Téléphoner depuis la France ! Attention vos appels sont fichés pendant 1 an

Téléphoner depuis la France ! Attention vos appels sont fichés pendant 1 an

Le Conseil d’État a validé mercredi (21 avril) l’obligation faite aux opérateurs de conserver les données de connexion de la population française mais uniquement dans le but de lutter contre le terrorisme et la criminalité organisée. Concrètement si vous devez téléphoner depuis la France, le numéro que vous avez appelé et la durée de l’appel seront conservés.

Uniquement pour la Sécurité nationale

« La conservation généralisée des données est aujourd’hui justifiée par la menace existante pour la sécurité nationale », relève le Conseil d’État, la plus haute juridiction administrative française, qui juge toutefois « illégal » d’imposer cette conservation pour d’autres motifs, tels que les poursuites pénales du quotidien.

Le Conseil d’État était saisi par plusieurs associations reprochant au gouvernement de ne pas se conformer aux arrêts de la Cour de justice de l’Union européenne (CJUE), qui ont fortement limité la possibilité d’imposer une « conservation généralisée et indifférenciée » de ces données.

Jusqu’à présent, les opérateurs en France devaient conserver les métadonnées des connexions internet et téléphoniques (localisation, date, durée,…) pendant un an, afin de pouvoir les mettre à disposition des services d’enquête sur demande d’un magistrat ou, en matière de renseignement, sur autorisation du Premier ministre.

À l’inverse, le gouvernement français exhortait le Conseil d’État à s’opposer fermement à la jurisprudence européenne, faisant valoir que « la sécurité nationale reste de la seule responsabilité de chaque État membre ».

La jurisprudence européenne limite l’utilisation

Dans sa réponse, le Conseil d’État a refusé cette option, considérant que le « droit européen ne compromet pas les exigences de la Constitution française ». Mais il s’est engouffré dans une des rares dérogations offertes par la CJUE – la « menace pour la sécurité nationale » – pour valider le maintien de cette pratique.

Enquêteurs, magistrats et services de renseignement s’alarment du risque d’être privés des « fadettes » (relevés des communications) dont ils se servent dans « quatre enquêtes judiciaires sur cinq », allant des violences conjugales ou des vols jusqu’au grand banditisme et au terrorisme.

En 2020, quelque 2,5 millions de réquisitions judiciaires ont été adressées aux plateformes.

Ces données portent sur la localisation, la date, la durée, l’identité d’un appel ou d’un message, mais pas sur le contenu des échanges.
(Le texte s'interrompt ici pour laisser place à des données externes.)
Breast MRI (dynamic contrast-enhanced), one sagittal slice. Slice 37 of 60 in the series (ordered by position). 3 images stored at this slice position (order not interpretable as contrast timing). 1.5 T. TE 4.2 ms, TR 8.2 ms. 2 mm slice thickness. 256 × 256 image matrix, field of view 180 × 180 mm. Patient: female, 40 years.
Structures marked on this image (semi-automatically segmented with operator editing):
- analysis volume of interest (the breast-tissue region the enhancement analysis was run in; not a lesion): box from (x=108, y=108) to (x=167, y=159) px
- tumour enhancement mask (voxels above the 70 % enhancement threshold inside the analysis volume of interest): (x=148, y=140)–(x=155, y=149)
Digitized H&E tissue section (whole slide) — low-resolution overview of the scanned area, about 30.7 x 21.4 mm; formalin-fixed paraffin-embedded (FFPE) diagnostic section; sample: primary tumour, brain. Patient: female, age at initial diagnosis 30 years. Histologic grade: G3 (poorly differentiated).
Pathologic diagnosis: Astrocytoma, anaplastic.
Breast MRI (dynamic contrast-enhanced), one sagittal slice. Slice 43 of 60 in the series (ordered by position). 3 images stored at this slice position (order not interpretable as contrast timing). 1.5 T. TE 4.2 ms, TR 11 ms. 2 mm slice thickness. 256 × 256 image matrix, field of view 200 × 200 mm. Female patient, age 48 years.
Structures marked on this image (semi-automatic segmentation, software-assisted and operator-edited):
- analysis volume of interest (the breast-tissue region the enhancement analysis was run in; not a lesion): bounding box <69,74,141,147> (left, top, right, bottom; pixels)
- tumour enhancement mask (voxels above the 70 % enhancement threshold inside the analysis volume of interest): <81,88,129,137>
Réévaluer régulièrement la menace

Dans son arrêt de 39 pages, le Conseil d’État ordonne toutefois au gouvernement de « réévaluer régulièrement la menace », comme exigé par le droit européen.

Concernant l’exploitation de ces données par les services de renseignement, il ordonne que les autorisations ne soient plus délivrées par le Premier ministre mais par « une autorité indépendante ».

Dix-sept juges du Conseil d’État s’étaient réunis vendredi (16 avril) en assemblée du contentieux, formation la plus solennelle, pour examiner la délicate conciliation « entre protection de la vie privée et efficacité des enquêtes pénales et du renseignement ».

Leur décision était très attendue par Bruxelles, qui redoutait un acte de rébellion contre la justice européenne, susceptible de faire école dans d’autres pays.

À ce jour, un seul État membre, l’Allemagne, s’est opposé frontalement à une décision de la CJUE, quand la Cour constitutionnelle de Karlsruhe avait refusé en 2020 de valider le programme de rachat de dette publique de la BCE.

Paris invitait le Conseil d’État à s’opposer à son tour aux arrêts rendus par la CJUE le 6 octobre 2020 sur les données de connexion.

Mais le Conseil, lors d’une rare conférence de presse, a affirmé mercredi (21 avril) privilégier « les initiatives politiques » et la « conciliation exigeante au regard de la Constitution française » plutôt que la « rébellion ».

« Il est préférable de se mettre autour de la table pour bâtir un nouveau plan que de déclarer la guerre », même si le dialogue avec les juges européens est « parfois exigeant et rugueux », a souligné la plus haute juridiction administrative.